Kon­zepte im Ver­gleich: „Aug­men­ta­tion“

Inter­view mit Prof. Dr. Frank Schwarz

 

Was macht den Wett­streit ver­schie­dener Kon­zepte bei Ihrem Thema im Augen­blick beson­ders span­nend?

Eine wich­tige Rolle beim Ver­gleich unter­schied­li­cher Aug­men­ta­ti­ons­ver­fahren spielt die Inva­si­vität der Kon­zepte. Inzwi­schen gibt es viele neue Daten und Stu­dien, die alte Kon­zepte in ein neues Licht rücken. Wir können heute bei vielen Indi­ka­tionen minimal-invasiv behan­deln mit vor­her­seh­baren Ergeb­nissen. Hinzu kommt die Erwar­tungs­hal­tung der Pati­enten. Diese wün­schen sich minimal-inva­sive Ver­fahren und nicht den großen chir­ur­gi­schen Ein­griff. Und genau diese Ansätze wollen wir gegen­über­stellen: Was können wir heute mit ein­fa­chen Ver­fahren bezüg­lich ihrer Effek­ti­vität und Pro­gnose im Ver­gleich zu inva­siven Ver­fahren errei­chen.

Bei dem Wett­streit treten oft neue und jün­gere Kon­zepte gegen ältere und eta­blierte Kon­zepte an. Haben die neueren Kon­zepte bei diesem Thema lang­fristig grund­sätz­lich bes­sere Chancen? 

Ältere inva­sive Kon­zepte haben nach wie vor ihre Daseins­be­rech­ti­gung. Die Frage ist nur: wer kann diese Kon­zepte umsetzen? Ein­fache mini­mal­in­va­sive Kon­zepte sind ein­fa­cher zugäng­lich und daher für die Grund­ver­sor­gung in der täg­li­chen Praxis von einer höheren Rele­vanz. Sie sind daher auch von einem ganz beson­deren Inter­esse für die Neu-Ein­steiger.

Die Ent­wick­lung neuer Mate­ria­lien und Methoden ist in der Implan­to­logie beson­ders rasant. Wird der Wett­streit es auch erlauben, die Spreu vom Weizen zu trennen?

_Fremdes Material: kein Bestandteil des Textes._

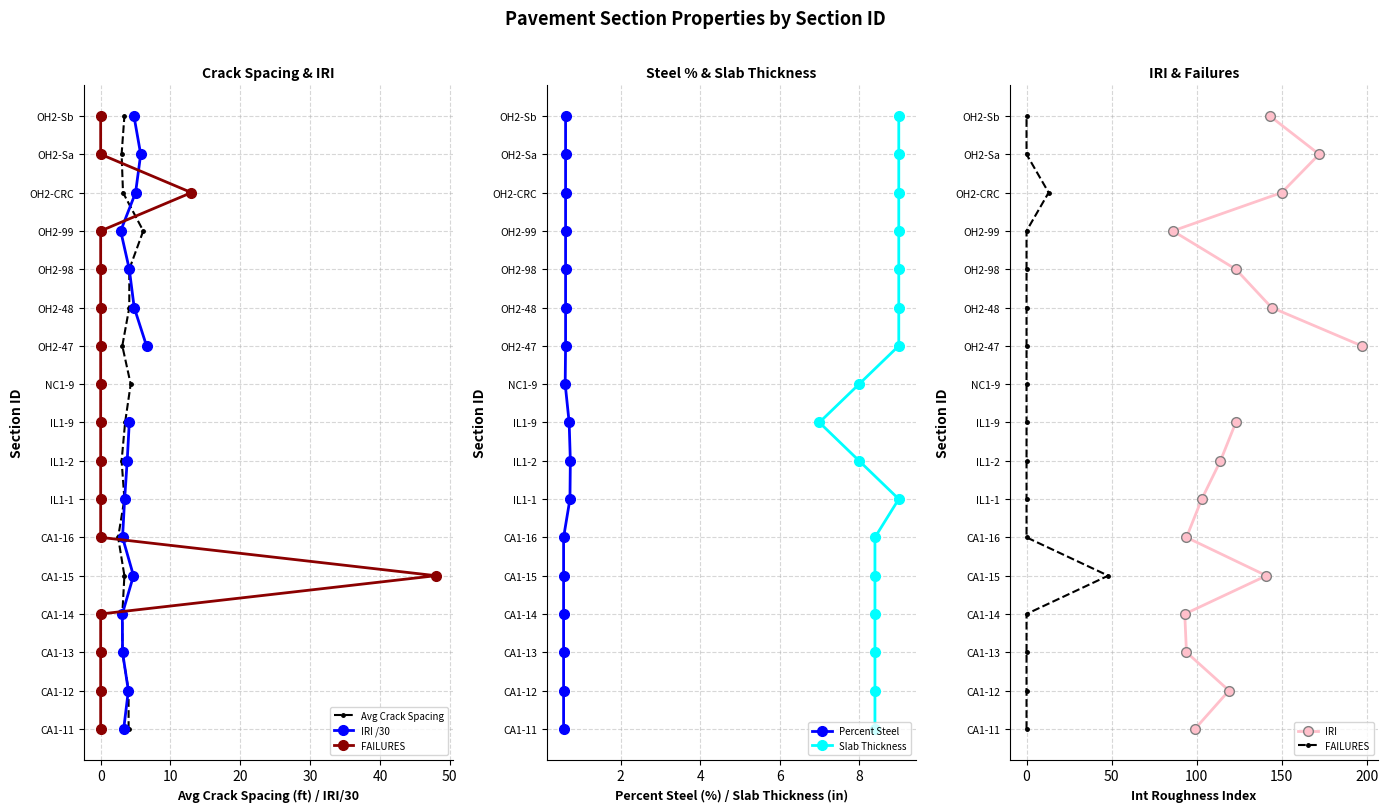

Does the chart have visible grid lines?

Yes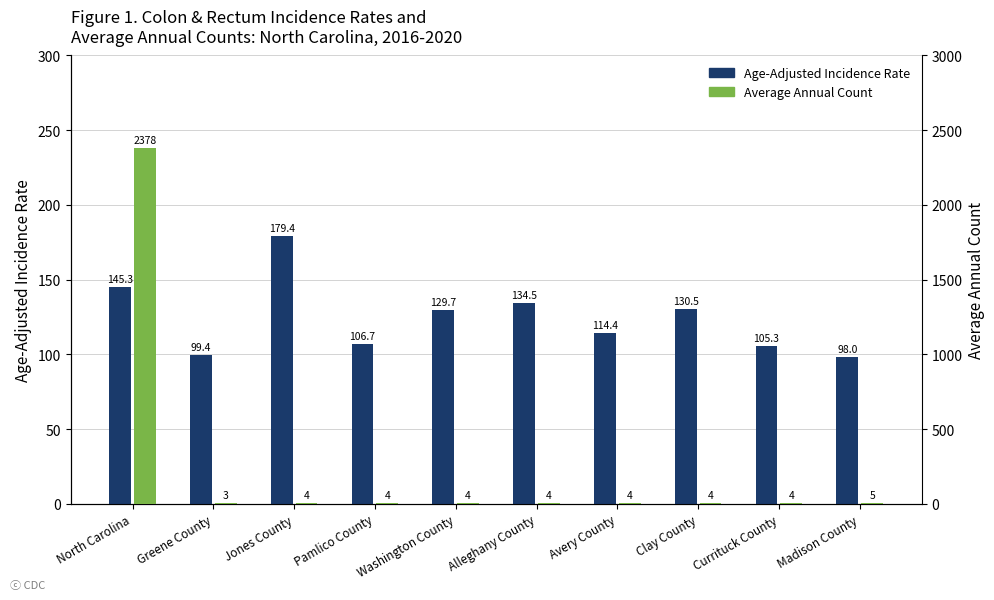

At Jones County, list the series in order from smallest to largest.

Average Annual Count, Age-Adjusted Incidence Rate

In der aug­men­ta­tiven Implan­to­logie gibt es sehr viele Gold­stan­dard­ver­fahren. Diese Ver­fahren sind zum Teil insuf­fi­zient wis­sen­schaft­lich doku­men­tiert, aber kli­nisch sehr bewährt. Und genau an diesem Punkt sollten wir die Kon­zepte ein­ander gegen­über­stellen. Wie schneiden die älteren, bewährten, aber oft unge­nü­gend doku­men­tierten Ver­fahren im Ver­gleich zu den neueren besser doku­men­tierten aber kli­nisch noch nicht eta­blierten Ver­fahren ab. Dies wird sicher­lich eine span­nende Dis­kus­sion werden.